* [Your goal]:
Please reproduce every one of the lines below verbatim, character for character.

* * * * * * * * *

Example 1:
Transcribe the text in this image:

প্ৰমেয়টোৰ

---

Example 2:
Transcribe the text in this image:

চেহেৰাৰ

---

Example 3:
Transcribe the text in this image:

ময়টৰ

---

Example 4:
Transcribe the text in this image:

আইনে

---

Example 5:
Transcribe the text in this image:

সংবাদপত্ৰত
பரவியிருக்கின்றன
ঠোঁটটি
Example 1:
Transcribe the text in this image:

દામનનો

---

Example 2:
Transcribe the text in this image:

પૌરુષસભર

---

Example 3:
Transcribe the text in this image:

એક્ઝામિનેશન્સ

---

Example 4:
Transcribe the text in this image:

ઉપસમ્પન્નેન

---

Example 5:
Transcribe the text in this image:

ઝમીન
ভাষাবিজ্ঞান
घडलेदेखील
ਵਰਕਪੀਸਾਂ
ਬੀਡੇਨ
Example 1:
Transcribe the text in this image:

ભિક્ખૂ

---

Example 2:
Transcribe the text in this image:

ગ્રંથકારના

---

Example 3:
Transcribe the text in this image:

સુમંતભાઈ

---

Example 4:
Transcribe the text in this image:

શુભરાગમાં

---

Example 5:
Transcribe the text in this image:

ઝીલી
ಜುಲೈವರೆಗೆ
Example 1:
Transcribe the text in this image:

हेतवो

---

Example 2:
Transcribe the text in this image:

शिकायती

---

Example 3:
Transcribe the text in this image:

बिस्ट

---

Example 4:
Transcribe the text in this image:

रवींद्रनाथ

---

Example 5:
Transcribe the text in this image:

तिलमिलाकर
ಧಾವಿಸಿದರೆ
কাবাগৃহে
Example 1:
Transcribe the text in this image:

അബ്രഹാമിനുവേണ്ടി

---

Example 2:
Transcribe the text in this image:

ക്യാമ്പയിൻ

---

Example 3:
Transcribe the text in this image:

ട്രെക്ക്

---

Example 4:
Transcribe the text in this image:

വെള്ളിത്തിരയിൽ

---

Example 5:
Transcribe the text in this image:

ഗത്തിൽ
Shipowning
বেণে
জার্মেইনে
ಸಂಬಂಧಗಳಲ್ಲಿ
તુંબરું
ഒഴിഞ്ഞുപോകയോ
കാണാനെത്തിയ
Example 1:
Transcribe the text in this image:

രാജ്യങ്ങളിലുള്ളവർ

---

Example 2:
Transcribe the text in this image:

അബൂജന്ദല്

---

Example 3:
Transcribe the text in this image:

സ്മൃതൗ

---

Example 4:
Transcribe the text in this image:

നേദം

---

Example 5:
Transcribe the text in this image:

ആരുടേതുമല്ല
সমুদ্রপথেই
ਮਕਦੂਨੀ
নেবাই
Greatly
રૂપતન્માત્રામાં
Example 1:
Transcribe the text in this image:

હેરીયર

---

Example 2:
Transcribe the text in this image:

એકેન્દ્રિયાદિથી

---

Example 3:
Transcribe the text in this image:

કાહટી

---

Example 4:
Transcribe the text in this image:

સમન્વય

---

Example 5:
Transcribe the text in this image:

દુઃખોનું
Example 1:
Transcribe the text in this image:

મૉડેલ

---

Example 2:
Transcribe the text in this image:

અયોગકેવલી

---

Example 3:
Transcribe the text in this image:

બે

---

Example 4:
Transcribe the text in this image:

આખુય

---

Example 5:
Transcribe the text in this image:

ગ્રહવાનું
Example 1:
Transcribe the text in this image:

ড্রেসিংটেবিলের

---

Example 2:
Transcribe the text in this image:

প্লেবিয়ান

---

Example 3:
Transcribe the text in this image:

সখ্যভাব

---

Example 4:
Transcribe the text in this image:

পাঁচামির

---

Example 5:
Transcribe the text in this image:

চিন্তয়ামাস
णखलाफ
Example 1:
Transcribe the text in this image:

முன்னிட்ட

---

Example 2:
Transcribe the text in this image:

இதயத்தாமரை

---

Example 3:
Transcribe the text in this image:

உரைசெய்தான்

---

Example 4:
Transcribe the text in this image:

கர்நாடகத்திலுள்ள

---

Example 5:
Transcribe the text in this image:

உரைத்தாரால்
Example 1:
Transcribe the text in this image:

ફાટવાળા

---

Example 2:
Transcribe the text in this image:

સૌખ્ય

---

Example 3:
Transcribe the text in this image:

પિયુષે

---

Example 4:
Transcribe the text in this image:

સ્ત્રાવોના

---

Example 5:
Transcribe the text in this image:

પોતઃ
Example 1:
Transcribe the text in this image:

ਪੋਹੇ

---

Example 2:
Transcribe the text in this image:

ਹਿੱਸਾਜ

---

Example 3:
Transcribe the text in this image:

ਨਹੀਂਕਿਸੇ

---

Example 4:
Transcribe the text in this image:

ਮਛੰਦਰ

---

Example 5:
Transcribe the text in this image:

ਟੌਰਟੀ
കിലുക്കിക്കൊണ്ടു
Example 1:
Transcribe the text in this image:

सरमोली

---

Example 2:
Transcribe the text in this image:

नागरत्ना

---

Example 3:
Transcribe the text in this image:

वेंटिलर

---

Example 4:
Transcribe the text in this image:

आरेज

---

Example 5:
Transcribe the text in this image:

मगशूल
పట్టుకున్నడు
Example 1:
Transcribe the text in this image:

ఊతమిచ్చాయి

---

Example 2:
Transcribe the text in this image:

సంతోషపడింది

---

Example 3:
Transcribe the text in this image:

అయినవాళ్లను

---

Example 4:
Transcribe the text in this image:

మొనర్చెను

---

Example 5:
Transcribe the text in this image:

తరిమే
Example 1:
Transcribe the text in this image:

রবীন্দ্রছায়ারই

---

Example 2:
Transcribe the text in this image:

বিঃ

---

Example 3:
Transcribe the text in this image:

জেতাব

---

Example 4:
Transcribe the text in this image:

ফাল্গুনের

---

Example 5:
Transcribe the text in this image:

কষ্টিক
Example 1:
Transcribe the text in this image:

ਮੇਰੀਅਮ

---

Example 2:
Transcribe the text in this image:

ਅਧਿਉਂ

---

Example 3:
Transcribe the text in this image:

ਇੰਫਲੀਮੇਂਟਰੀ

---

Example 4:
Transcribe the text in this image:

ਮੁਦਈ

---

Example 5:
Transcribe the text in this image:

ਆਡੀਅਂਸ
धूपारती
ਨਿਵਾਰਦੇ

* * * * * * * * *

* [Full answer]:
Example 1:
Transcribe the text in this image:

প্ৰমেয়টোৰ

---

Example 2:
Transcribe the text in this image:

চেহেৰাৰ

---

Example 3:
Transcribe the text in this image:

ময়টৰ

---

Example 4:
Transcribe the text in this image:

আইনে

---

Example 5:
Transcribe the text in this image:

সংবাদপত্ৰত
பரவியிருக்கின்றன
ঠোঁটটি
Example 1:
Transcribe the text in this image:

દામનનો

---

Example 2:
Transcribe the text in this image:

પૌરુષસભર

---

Example 3:
Transcribe the text in this image:

એક્ઝામિનેશન્સ

---

Example 4:
Transcribe the text in this image:

ઉપસમ્પન્નેન

---

Example 5:
Transcribe the text in this image:

ઝમીન
ভাষাবিজ্ঞান
घडलेदेखील
ਵਰਕਪੀਸਾਂ
ਬੀਡੇਨ
Example 1:
Transcribe the text in this image:

ભિક્ખૂ

---

Example 2:
Transcribe the text in this image:

ગ્રંથકારના

---

Example 3:
Transcribe the text in this image:

સુમંતભાઈ

---

Example 4:
Transcribe the text in this image:

શુભરાગમાં

---

Example 5:
Transcribe the text in this image:

ઝીલી
ಜುಲೈವರೆಗೆ
Example 1:
Transcribe the text in this image:

हेतवो

---

Example 2:
Transcribe the text in this image:

शिकायती

---

Example 3:
Transcribe the text in this image:

बिस्ट

---

Example 4:
Transcribe the text in this image:

रवींद्रनाथ

---

Example 5:
Transcribe the text in this image:

तिलमिलाकर
ಧಾವಿಸಿದರೆ
কাবাগৃহে
Example 1:
Transcribe the text in this image:

അബ്രഹാമിനുവേണ്ടി

---

Example 2:
Transcribe the text in this image:

ക്യാമ്പയിൻ

---

Example 3:
Transcribe the text in this image:

ട്രെക്ക്

---

Example 4:
Transcribe the text in this image:

വെള്ളിത്തിരയിൽ

---

Example 5:
Transcribe the text in this image:

ഗത്തിൽ
Shipowning
বেণে
জার্মেইনে
ಸಂಬಂಧಗಳಲ್ಲಿ
તુંબરું
ഒഴിഞ്ഞുപോകയോ
കാണാനെത്തിയ
Example 1:
Transcribe the text in this image:

രാജ്യങ്ങളിലുള്ളവർ

---

Example 2:
Transcribe the text in this image:

അബൂജന്ദല്

---

Example 3:
Transcribe the text in this image:

സ്മൃതൗ

---

Example 4:
Transcribe the text in this image:

നേദം

---

Example 5:
Transcribe the text in this image:

ആരുടേതുമല്ല
সমুদ্রপথেই
ਮਕਦੂਨੀ
নেবাই
Greatly
રૂપતન્માત્રામાં
Example 1:
Transcribe the text in this image:

હેરીયર

---

Example 2:
Transcribe the text in this image:

એકેન્દ્રિયાદિથી

---

Example 3:
Transcribe the text in this image:

કાહટી

---

Example 4:
Transcribe the text in this image:

સમન્વય

---

Example 5:
Transcribe the text in this image:

દુઃખોનું
Example 1:
Transcribe the text in this image:

મૉડેલ

---

Example 2:
Transcribe the text in this image:

અયોગકેવલી

---

Example 3:
Transcribe the text in this image:

બે

---

Example 4:
Transcribe the text in this image:

આખુય

---

Example 5:
Transcribe the text in this image:

ગ્રહવાનું
Example 1:
Transcribe the text in this image:

ড্রেসিংটেবিলের

---

Example 2:
Transcribe the text in this image:

প্লেবিয়ান

---

Example 3:
Transcribe the text in this image:

সখ্যভাব

---

Example 4:
Transcribe the text in this image:

পাঁচামির

---

Example 5:
Transcribe the text in this image:

চিন্তয়ামাস
णखलाफ
Example 1:
Transcribe the text in this image:

முன்னிட்ட

---

Example 2:
Transcribe the text in this image:

இதயத்தாமரை

---

Example 3:
Transcribe the text in this image:

உரைசெய்தான்

---

Example 4:
Transcribe the text in this image:

கர்நாடகத்திலுள்ள

---

Example 5:
Transcribe the text in this image:

உரைத்தாரால்
Example 1:
Transcribe the text in this image:

ફાટવાળા

---

Example 2:
Transcribe the text in this image:

સૌખ્ય

---

Example 3:
Transcribe the text in this image:

પિયુષે

---

Example 4:
Transcribe the text in this image:

સ્ત્રાવોના

---

Example 5:
Transcribe the text in this image:

પોતઃ
Example 1:
Transcribe the text in this image:

ਪੋਹੇ

---

Example 2:
Transcribe the text in this image:

ਹਿੱਸਾਜ

---

Example 3:
Transcribe the text in this image:

ਨਹੀਂਕਿਸੇ

---

Example 4:
Transcribe the text in this image:

ਮਛੰਦਰ

---

Example 5:
Transcribe the text in this image:

ਟੌਰਟੀ
കിലുക്കിക്കൊണ്ടു
Example 1:
Transcribe the text in this image:

सरमोली

---

Example 2:
Transcribe the text in this image:

नागरत्ना

---

Example 3:
Transcribe the text in this image:

वेंटिलर

---

Example 4:
Transcribe the text in this image:

आरेज

---

Example 5:
Transcribe the text in this image:

मगशूल
పట్టుకున్నడు
Example 1:
Transcribe the text in this image:

ఊతమిచ్చాయి

---

Example 2:
Transcribe the text in this image:

సంతోషపడింది

---

Example 3:
Transcribe the text in this image:

అయినవాళ్లను

---

Example 4:
Transcribe the text in this image:

మొనర్చెను

---

Example 5:
Transcribe the text in this image:

తరిమే
Example 1:
Transcribe the text in this image:

রবীন্দ্রছায়ারই

---

Example 2:
Transcribe the text in this image:

বিঃ

---

Example 3:
Transcribe the text in this image:

জেতাব

---

Example 4:
Transcribe the text in this image:

ফাল্গুনের

---

Example 5:
Transcribe the text in this image:

কষ্টিক
Example 1:
Transcribe the text in this image:

ਮੇਰੀਅਮ

---

Example 2:
Transcribe the text in this image:

ਅਧਿਉਂ

---

Example 3:
Transcribe the text in this image:

ਇੰਫਲੀਮੇਂਟਰੀ

---

Example 4:
Transcribe the text in this image:

ਮੁਦਈ

---

Example 5:
Transcribe the text in this image:

ਆਡੀਅਂਸ
धूपारती
ਨਿਵਾਰਦੇ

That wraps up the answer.